Ces enfants sont fréquemment victimes de violences, de brimades, de
privation de soins médicaux.
Enfin, la nature et la qualité des enseignements qui peuvent leur
être dispensés dans les sectes peuvent être de nature
à handicaper de manière irrémédiable leur insertion
sociale et leur avenir professionnel.
A titre liminaire, il convient de noter que la ministre
déléguée à l'enseignement scolaire partage le souci
des auteurs des deux propositions de loi et de votre commission de lutter
contre toutes les formes de marginalisation des familles, qu'elles soient
sectaires ou non, qui privent dangereusement leurs enfants de l'instruction
obligatoire et d'un apprentissage nécessaire de la socialisation.

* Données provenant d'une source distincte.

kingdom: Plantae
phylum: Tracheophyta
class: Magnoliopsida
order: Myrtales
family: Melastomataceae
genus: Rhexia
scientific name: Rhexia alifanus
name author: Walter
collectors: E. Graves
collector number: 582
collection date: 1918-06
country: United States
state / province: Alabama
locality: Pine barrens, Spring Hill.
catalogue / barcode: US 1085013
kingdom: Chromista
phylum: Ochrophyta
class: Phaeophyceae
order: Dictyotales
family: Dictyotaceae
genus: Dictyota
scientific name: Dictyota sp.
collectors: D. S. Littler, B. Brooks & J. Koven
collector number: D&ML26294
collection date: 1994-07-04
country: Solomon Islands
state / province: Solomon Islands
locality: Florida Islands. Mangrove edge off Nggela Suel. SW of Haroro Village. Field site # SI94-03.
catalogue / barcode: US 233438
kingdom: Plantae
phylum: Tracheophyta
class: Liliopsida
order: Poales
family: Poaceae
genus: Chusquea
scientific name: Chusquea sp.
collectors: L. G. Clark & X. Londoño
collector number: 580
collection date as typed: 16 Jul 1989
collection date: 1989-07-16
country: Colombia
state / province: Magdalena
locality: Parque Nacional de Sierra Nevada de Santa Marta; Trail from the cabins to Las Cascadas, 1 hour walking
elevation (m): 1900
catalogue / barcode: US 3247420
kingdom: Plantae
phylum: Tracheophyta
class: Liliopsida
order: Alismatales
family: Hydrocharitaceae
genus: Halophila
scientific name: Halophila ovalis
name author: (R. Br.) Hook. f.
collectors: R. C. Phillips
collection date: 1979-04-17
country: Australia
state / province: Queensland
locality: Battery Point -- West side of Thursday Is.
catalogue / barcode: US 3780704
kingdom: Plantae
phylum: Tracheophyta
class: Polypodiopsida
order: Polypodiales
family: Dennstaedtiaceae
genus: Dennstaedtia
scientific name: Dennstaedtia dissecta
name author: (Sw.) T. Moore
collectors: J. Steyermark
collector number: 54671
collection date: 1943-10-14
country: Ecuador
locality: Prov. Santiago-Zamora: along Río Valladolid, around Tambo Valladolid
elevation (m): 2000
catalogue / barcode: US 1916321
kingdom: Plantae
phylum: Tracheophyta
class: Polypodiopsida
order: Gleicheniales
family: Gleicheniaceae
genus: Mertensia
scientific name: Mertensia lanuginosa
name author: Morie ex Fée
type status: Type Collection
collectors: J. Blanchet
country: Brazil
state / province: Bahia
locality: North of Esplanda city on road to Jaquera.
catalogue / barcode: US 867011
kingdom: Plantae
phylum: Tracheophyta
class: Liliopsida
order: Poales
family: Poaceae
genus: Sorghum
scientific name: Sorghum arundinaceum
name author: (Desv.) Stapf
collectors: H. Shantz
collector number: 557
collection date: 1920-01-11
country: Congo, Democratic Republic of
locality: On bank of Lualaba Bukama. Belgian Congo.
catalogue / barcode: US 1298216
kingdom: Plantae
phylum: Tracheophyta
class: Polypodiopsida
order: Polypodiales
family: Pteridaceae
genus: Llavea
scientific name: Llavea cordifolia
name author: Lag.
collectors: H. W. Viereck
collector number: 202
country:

Après avoir tenté de mesurer l'importance du
phénomène sectaire au regard des enfants qui y sont
scolarisés, le présent rapport rappellera le dispositif
législatif qui régit aujourd'hui l'obligation scolaire, recensera
les problèmes soulevés par les deux propositions de loi et
proposera enfin des dispositions que la commission voudrait efficaces,
réalistes et compatibles avec les principes fondateurs de l'enseignement
scolaire, et notamment celui de la liberté de l'enseignement.
*
* *
Afin de
compléter son information, le rapporteur de votre commission a
procédé à l'audition de représentants de
l'enseignement privé sous contrat, d'associations familiales ainsi que
de spécialistes du problème sectaire.
Il a ainsi reçu :
- le Père Daniel Boichot, secrétaire général
adjoint de l'Enseignement catholique ;
- M. Duhem, vice-président du bureau national de l'UNAPEL ;
- Mme France Picard, coordonnateur du département
éducation-formation à l'UNAF ;
- Mme Janine Tavernier, présidente de l'Union nationale des
associations de défense des familles et de l'individu ;
- M. Daniel Groscolas, inspecteur général de
l'éducation nationale, responsable au ministère de
l'éducation nationale de la cellule chargée des relations avec
l'observatoire interministériel sur les sectes, assisté de
M. Maurice Blanc, inspecteur général de l'administration de
l'éducation nationale.
Il a également entendu Mme Martine Denis-Linton, directeur des affaires
juridiques au ministère de l'éducation nationale, et Mme
Catherine Champrenault, magistrat, chargée de mission.
I. UN PHÉNOMÈNE DIFFICILE À ÉVALUER ET À DÉTECTER
En
l'absence de statistiques fiables, il est difficile d'évaluer le nombre
d'enfants échappant à l'école de la
République : si les effectifs d'élèves
scolarisés dans les établissements d'enseignement publics ou
privés sous contrat sont parfaitement connus, le nombre d'enfants
scolarisés dans les établissements hors contrat ou
bénéficiant d'une instruction au sein de leur famille ne peut
résulter que d'estimations et d'extrapolations.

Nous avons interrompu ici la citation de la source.